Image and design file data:
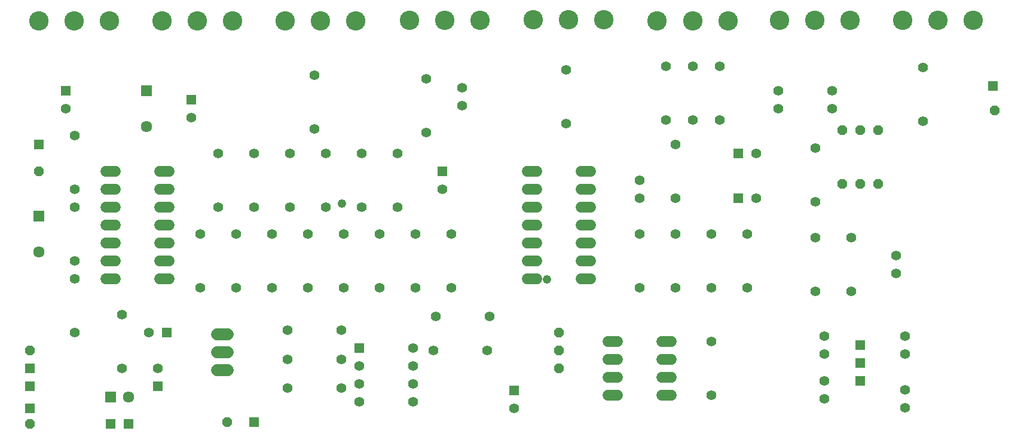
<source format=gts>
G75*
G70*
%OFA0B0*%
%FSLAX24Y24*%
%IPPOS*%
%LPD*%
%AMOC8*
5,1,8,0,0,1.08239X$1,22.5*
%
%ADD10C,0.0600*%
%ADD11C,0.0680*%
%ADD12R,0.0556X0.0556*%
%ADD13OC8,0.0556*%
%ADD14C,0.0556*%
%ADD15R,0.0634X0.0634*%
%ADD16C,0.0634*%
%ADD17C,0.1080*%
%ADD18C,0.0480*%
D10*
X005421Y009181D02*
X005941Y009181D01*
X005941Y010181D02*
X005421Y010181D01*
X005421Y011181D02*
X005941Y011181D01*
X005941Y012181D02*
X005421Y012181D01*
X005421Y013181D02*
X005941Y013181D01*
X005941Y014181D02*
X005421Y014181D01*
X005421Y015181D02*
X005941Y015181D01*
X008421Y015181D02*
X008941Y015181D01*
X008941Y014181D02*
X008421Y014181D01*
X008421Y013181D02*
X008941Y013181D01*
X008941Y012181D02*
X008421Y012181D01*
X008421Y011181D02*
X008941Y011181D01*
X008941Y010181D02*
X008421Y010181D01*
X008421Y009181D02*
X008941Y009181D01*
X028921Y009181D02*
X029441Y009181D01*
X029441Y010181D02*
X028921Y010181D01*
X028921Y011181D02*
X029441Y011181D01*
X029441Y012181D02*
X028921Y012181D01*
X028921Y013181D02*
X029441Y013181D01*
X029441Y014181D02*
X028921Y014181D01*
X028921Y015181D02*
X029441Y015181D01*
X031921Y015181D02*
X032441Y015181D01*
X032441Y014181D02*
X031921Y014181D01*
X031921Y013181D02*
X032441Y013181D01*
X032441Y012181D02*
X031921Y012181D01*
X031921Y011181D02*
X032441Y011181D01*
X032441Y010181D02*
X031921Y010181D01*
X031921Y009181D02*
X032441Y009181D01*
X033421Y005681D02*
X033941Y005681D01*
X033941Y004681D02*
X033421Y004681D01*
X033421Y003681D02*
X033941Y003681D01*
X033941Y002681D02*
X033421Y002681D01*
X036421Y002681D02*
X036941Y002681D01*
X036941Y003681D02*
X036421Y003681D01*
X036421Y004681D02*
X036941Y004681D01*
X036941Y005681D02*
X036421Y005681D01*
D11*
X012231Y006056D02*
X011631Y006056D01*
X011631Y005056D02*
X012231Y005056D01*
X012231Y004056D02*
X011631Y004056D01*
D12*
X008306Y003181D03*
X006681Y001056D03*
X005681Y001056D03*
X001181Y001931D03*
X001181Y003181D03*
X001181Y004181D03*
X008806Y006181D03*
X013681Y001181D03*
X019556Y005306D03*
X028181Y002931D03*
X047493Y003465D03*
X047493Y004465D03*
X047493Y005465D03*
X040681Y013681D03*
X040681Y016181D03*
X054897Y019939D03*
X024181Y015181D03*
X010181Y019181D03*
X003181Y019681D03*
X001681Y016681D03*
D13*
X001181Y001056D03*
X001181Y005181D03*
X012181Y001181D03*
X030681Y004181D03*
X030681Y005181D03*
X030681Y006181D03*
X046493Y014465D03*
X047493Y014465D03*
X048493Y014465D03*
X048493Y017465D03*
X047493Y017465D03*
X046493Y017465D03*
X054976Y018561D03*
X001681Y015181D03*
D14*
X003681Y014181D03*
X003681Y013181D03*
X003681Y010181D03*
X003681Y009181D03*
X006306Y007181D03*
X007806Y006181D03*
X008306Y004181D03*
X006306Y004181D03*
X003681Y006181D03*
X010681Y008681D03*
X012681Y008681D03*
X014681Y008681D03*
X016681Y008681D03*
X018681Y008681D03*
X020681Y008681D03*
X022681Y008681D03*
X024681Y008681D03*
X023806Y007056D03*
X026806Y007056D03*
X026681Y005181D03*
X023681Y005181D03*
X022556Y005306D03*
X022556Y004306D03*
X022556Y003306D03*
X022556Y002306D03*
X019556Y002306D03*
X019556Y003306D03*
X018556Y003056D03*
X019556Y004306D03*
X018556Y004681D03*
X018556Y006306D03*
X015556Y006306D03*
X015556Y004681D03*
X015556Y003056D03*
X028181Y001931D03*
X039181Y002681D03*
X039181Y005681D03*
X039181Y008681D03*
X041181Y008681D03*
X044993Y008465D03*
X046993Y008465D03*
X049493Y009465D03*
X049493Y010465D03*
X046993Y011465D03*
X044993Y011465D03*
X044993Y013465D03*
X041681Y013681D03*
X041181Y011681D03*
X039181Y011681D03*
X037181Y011681D03*
X035181Y011681D03*
X035181Y013681D03*
X037181Y013681D03*
X035181Y014681D03*
X037181Y016681D03*
X036660Y018046D03*
X038160Y018046D03*
X039660Y018046D03*
X041681Y016181D03*
X044993Y016465D03*
X045932Y018686D03*
X045932Y019686D03*
X042932Y019686D03*
X042932Y018686D03*
X039660Y021046D03*
X038160Y021046D03*
X036660Y021046D03*
X031078Y020830D03*
X031078Y017830D03*
X025284Y018821D03*
X025284Y019821D03*
X023284Y020321D03*
X023284Y017321D03*
X021681Y016181D03*
X019681Y016181D03*
X017681Y016181D03*
X015681Y016181D03*
X017058Y017542D03*
X013681Y016181D03*
X011681Y016181D03*
X010181Y018181D03*
X003681Y017181D03*
X003181Y018681D03*
X011681Y013181D03*
X013681Y013181D03*
X015681Y013181D03*
X017681Y013181D03*
X019681Y013181D03*
X021681Y013181D03*
X024181Y014181D03*
X024681Y011681D03*
X022681Y011681D03*
X020681Y011681D03*
X018681Y011681D03*
X016681Y011681D03*
X014681Y011681D03*
X012681Y011681D03*
X010681Y011681D03*
X017058Y020542D03*
X035181Y008681D03*
X037181Y008681D03*
X045493Y005965D03*
X045493Y004965D03*
X045493Y003465D03*
X045493Y002465D03*
X049993Y001965D03*
X049993Y002965D03*
X049993Y004965D03*
X049993Y005965D03*
X050974Y017970D03*
X050974Y020970D03*
D15*
X007681Y019681D03*
X001681Y012681D03*
X005681Y002556D03*
D16*
X006681Y002556D03*
X001681Y010681D03*
X007681Y017681D03*
D17*
X008543Y023557D03*
X010512Y023557D03*
X012480Y023557D03*
X015412Y023579D03*
X017380Y023579D03*
X019349Y023579D03*
X022347Y023600D03*
X024316Y023600D03*
X026284Y023600D03*
X029266Y023623D03*
X031235Y023623D03*
X033203Y023623D03*
X036168Y023586D03*
X038137Y023586D03*
X040105Y023586D03*
X042997Y023587D03*
X044965Y023587D03*
X046934Y023587D03*
X049846Y023591D03*
X051815Y023591D03*
X053783Y023591D03*
X005630Y023586D03*
X003662Y023586D03*
X001693Y023586D03*
D18*
X018581Y013381D03*
X030021Y009141D03*
M02*

</source>
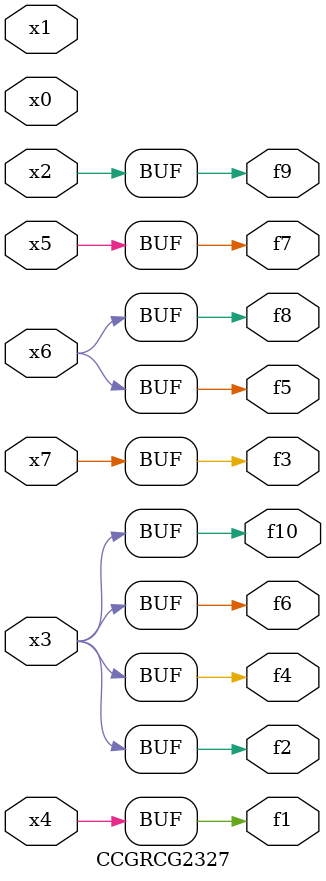
<source format=v>
module CCGRCG2327(
	input x0, x1, x2, x3, x4, x5, x6, x7,
	output f1, f2, f3, f4, f5, f6, f7, f8, f9, f10
);
	assign f1 = x4;
	assign f2 = x3;
	assign f3 = x7;
	assign f4 = x3;
	assign f5 = x6;
	assign f6 = x3;
	assign f7 = x5;
	assign f8 = x6;
	assign f9 = x2;
	assign f10 = x3;
endmodule

</source>
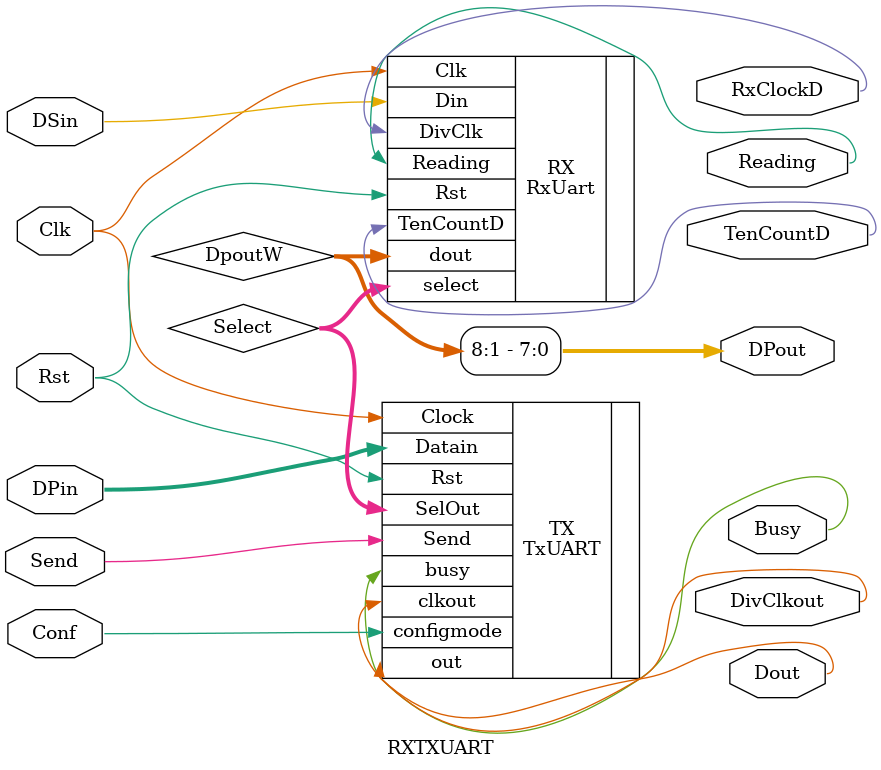
<source format=sv>
module RXTXUART(
	input Clk, Rst, Send, Conf,
	input DSin,
	input [7:0] DPin,
	output Dout, Busy, Reading,
	output [7:0] DPout,
	//Debug
	output DivClkout,
	output RxClockD,
	output TenCountD
);
	wire [2:0] Select;
	wire [9:0] DpoutW;
	RxUart RX (
		.Din(DSin),
		.Clk(Clk),
		.Rst(Rst),
		.select(Select),
		.dout(DpoutW),
		.Reading(Reading),
		.DivClk(RxClockD),
		.TenCountD(TenCountD)
	);
	
	TxUART TX (
		.Rst(Rst),
		.Clock(Clk),
		.Send(Send),
		.configmode(Conf),
		.Datain(DPin),
		.out(Dout), 
		.busy(Busy),
		.SelOut(Select),
		.clkout(DivClkout)
	);
	
	assign DPout = DpoutW[8:1];
endmodule 
</source>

Work instructions:
Total lines with "Select" in the records above: report that figure alone.

Answer to this problem:
3